Underdeveloping bullet points (GT). Each of the three bullet points should receive roughly equal treatment. Writing five sentences about the first point and one sentence about the third is a common imbalance.
Writing under 150 words. Responses under 150 words receive a penalty. Count your words during practice until you can reliably gauge length by sight.
Ignoring paragraph structure. A single block of text without paragraphs will be penalised under Coherence and Cohesion regardless of content quality.
Practical Tips for Band 7
Paraphrase the rubric. Never copy the question wording into your introduction. Examiners watch for this, and copied words are not counted toward your word count.
Learn 3 to 4 ways to express each trend. Instead of always writing "increased," alternate with "rose," "climbed," "grew," and "saw an increase." This demonstrates lexical resource.
Use the overview to show you understand the big picture.
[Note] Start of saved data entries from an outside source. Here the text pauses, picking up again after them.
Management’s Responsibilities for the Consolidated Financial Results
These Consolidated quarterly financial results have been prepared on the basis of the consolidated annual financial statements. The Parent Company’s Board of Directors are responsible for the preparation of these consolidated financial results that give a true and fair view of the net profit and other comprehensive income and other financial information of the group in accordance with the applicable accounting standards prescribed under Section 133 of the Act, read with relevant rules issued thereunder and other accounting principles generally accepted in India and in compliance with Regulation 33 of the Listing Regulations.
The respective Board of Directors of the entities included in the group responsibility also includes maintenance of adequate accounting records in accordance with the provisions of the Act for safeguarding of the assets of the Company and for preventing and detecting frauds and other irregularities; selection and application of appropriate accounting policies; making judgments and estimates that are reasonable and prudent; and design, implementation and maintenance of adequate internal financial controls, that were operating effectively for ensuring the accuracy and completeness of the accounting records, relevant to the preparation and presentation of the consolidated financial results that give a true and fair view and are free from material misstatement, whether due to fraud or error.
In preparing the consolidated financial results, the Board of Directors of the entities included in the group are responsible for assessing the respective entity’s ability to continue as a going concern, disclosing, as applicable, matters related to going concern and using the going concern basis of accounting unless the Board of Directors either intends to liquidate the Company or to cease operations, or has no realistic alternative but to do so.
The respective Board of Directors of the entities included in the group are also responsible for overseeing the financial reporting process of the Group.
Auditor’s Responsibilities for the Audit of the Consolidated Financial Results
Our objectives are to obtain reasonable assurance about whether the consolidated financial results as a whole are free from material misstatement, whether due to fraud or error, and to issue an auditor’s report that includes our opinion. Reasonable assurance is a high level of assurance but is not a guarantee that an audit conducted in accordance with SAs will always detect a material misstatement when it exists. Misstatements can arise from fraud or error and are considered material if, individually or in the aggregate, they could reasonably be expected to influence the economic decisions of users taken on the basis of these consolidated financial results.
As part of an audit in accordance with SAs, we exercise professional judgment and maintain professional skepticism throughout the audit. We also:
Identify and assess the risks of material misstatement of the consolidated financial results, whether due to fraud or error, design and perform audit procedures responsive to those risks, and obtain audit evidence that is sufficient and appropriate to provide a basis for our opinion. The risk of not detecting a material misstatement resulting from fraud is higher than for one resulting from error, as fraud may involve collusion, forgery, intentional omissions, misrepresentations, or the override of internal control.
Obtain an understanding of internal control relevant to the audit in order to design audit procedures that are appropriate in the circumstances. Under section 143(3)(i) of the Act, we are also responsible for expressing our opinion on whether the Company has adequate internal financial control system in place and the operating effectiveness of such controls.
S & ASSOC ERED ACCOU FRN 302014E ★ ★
Examiners have said repeatedly that the overview is the single most important element of an Academic Task 1 response.
Practise with a word counter. Knowing how 150, 170, and 200 words look in your handwriting (or typing speed) removes anxiety about length on test day. The Word Counter tool helps you calibrate during practice.
Study real band 7, 8, and 9 sample responses. Reading high-scoring responses teaches you more about structure and language than any list of tips. Compare them to Band 5 and 6 responses to see the differences concretely.
Task 1 is a learnable skill. The question types are predictable, the structure is formulaic, and the assessment criteria are public. With focused practice and an understanding of what examiners want, moving from Band 6 to Band 7 is well within reach.